- Michael Arabian
- Thomas Le
- Andre Saad
For this assignment, we used Python along with the Scikit-learn machine learning framework to experiment with two different machine learning algorithms. We used a provided sentiment data set. The focus of this assignment was to gain experience on experimentations and analysis. See http://scikit-learn.org/stable/ for official documentation.
- Download our GitHub repository as a Zip or use 'Git Clone' to have a copy on your computer.
git clone https://github.com/aramich100/COMP472_A1
- Make sure to have Python 3.9.2 installed on your computer. If you do not have it, you can install it here : https://www.python.org/downloads/
- Run the following command in your terminal in order to install scikit-learn and all necessairy libraries within the main.pu:
pip install scikit-learn
- To run the script, type the following command into the terminal. Make sure you are in the proper directory.
py main.py
- The program will now run the tasks in sequential order. Task 2 will display a plot and will pause the program. Once the plot from task 2 is closed, the remaining tasks will continue.

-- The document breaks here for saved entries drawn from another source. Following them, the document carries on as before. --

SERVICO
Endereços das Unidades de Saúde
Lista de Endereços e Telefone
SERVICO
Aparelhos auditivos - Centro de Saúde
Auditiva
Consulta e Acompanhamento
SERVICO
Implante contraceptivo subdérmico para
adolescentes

As instructed, using the SciKit Framework, we were able to run 3 different Machine Learning Algorithms and obtained very promising results.

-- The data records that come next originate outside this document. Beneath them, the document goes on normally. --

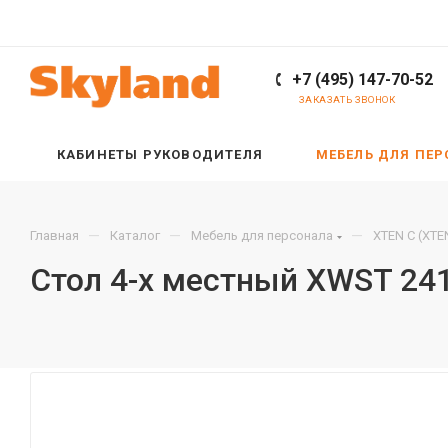
+7 (495) 147-70-52
ЗАКАЗАТЬ ЗВОНОК
КАБИНЕТЫ РУКОВОДИТЕЛЯ
МЕБЕЛЬ ДЛЯ ПЕ
—
—
—
Главная
Каталог
Мебель для персонала
XTEN С (XTE
Стол 4-х местный XWST 24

- Accuracy: 80.65463701216954
- Confusion Matrix: [ [ 1006 224 ][ 237 916 ]]
- Accuracy: 72.2198908938313
- Confusion Matrix: [ [ 870 360 ] [ 302 851 ]]
- Accuracy: 73.46454049517415
- Confusion Matrix: [ [ 868 362 ] [ 318 835 ]]
We can see that the Naive Bayes algorithm held the highest accuracy while compared to the Decision Tree. This is due to the fact that the Decision Tree is a discriminative model, whereas the Naive Bayes is a generative model. Given our data set, the Naive Bayes is best suited for the highest accuracy.